In other words, the movie that changed your life, the song or CD that made you weep, the awestruck feeling you got at the Vegas show or the book you read that seemed to give incredible perspective....these things are clues. We consider them nuggets of finality....islands of joy in a sea of toil and worry. But they are only clues, because they never last in intensity for us. Diminishing returns of good things. The ability to recognize them is a clue, in that we have the concept of eternity furnished in our hearts. Sartre said the minute we can get rid of the concept of our eternity, life is meaningless. He's right. But we can't. If we could, we would all be robots. We're not and the fact life is a series of diversions and bittersweet endeavors for happiness testifies to this. The object we recognize....the beauty in a song, painting, date.....the laughter in a movie or book....that feeling or stab of joy as C.S. Lewis would call it, is testimony of the eternity in our hearts and testimony to God who put it there as well as all the things in this world we get to enjoy, even with diminishing returns. We just want that same feeling again and we can't seem to duplicate it. We can experience it again in something completely different. But we can never duplicate it like it was when we first experienced it.

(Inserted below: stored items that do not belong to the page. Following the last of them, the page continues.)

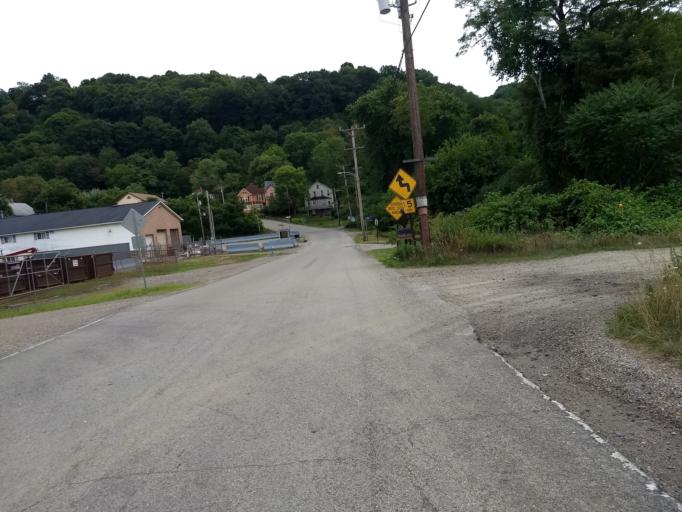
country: US
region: Pennsylvania
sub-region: Allegheny County
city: Brackenridge
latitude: 40.6126
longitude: -79.7143
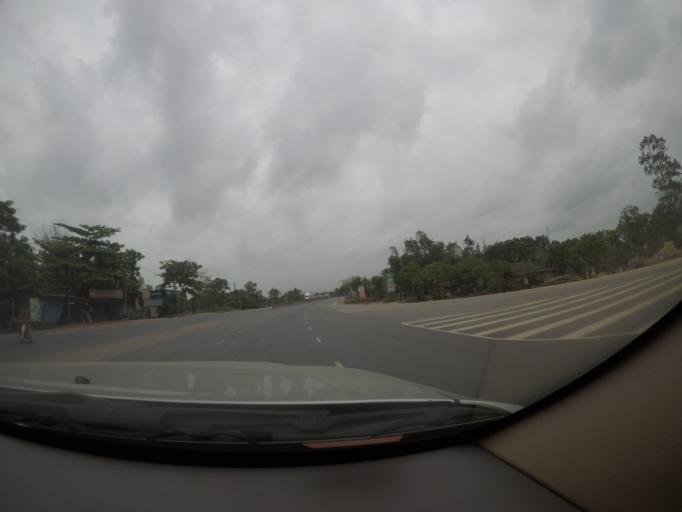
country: VN
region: Quang Tri
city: Hai Lang
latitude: 16.7162
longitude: 107.2127
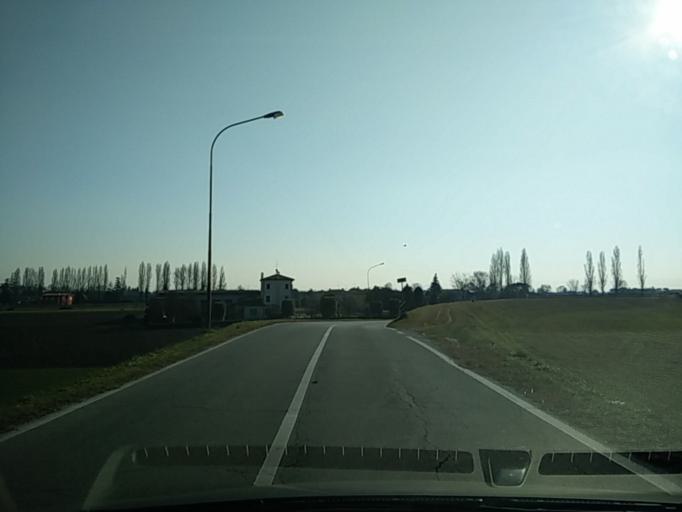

Have you ever stepped out in the back yard late at night, all alone, and just looked at the sky and pondered just about everything? The eternity set in your heart will not allow mechanical duplication of those little nuggets of joy. The reason why, is that you were made for more than little happenings or events. But if you try to turn eternity inside out and try sucking out the marrow of a late night joint, night out at Chochskie's with your buds or get a pirated copy of the movie that changed your life but can't wait for it to come out on cable....it's hollow and unfulfilling because those things were to point to the hunger and the hunger to be properly placed where it can be satisfied, which is God. He's spoken verbally, propositionally and truly, even if not exhaustively in Scripture. Solomon made Elvis seem like Bobby Fisher so he could tell you and me what it all means.....chasing the wind, unless we find ourselves satisfied in the One who placed eternity on our hearts. Lastly, He revealed His incredible love for us through the giving of His only Son. Whatever power, force, unbending legal requirements the Old Testament seems to reveal, the love behind it all was perfectly expressed in Jesus Christ.


Jesus is the inflection point between humanity and deity. Both are infused perfectly in Him. Everything I know about God, I know only through Jesus Christ. There is nothing I know about God outside of Jesus Christ. And life has meaning. It's not a nervous series of ingenious ways of trying to relive that stab of joy. No love is greater than the love revealed in His work on the cross and His work in my life.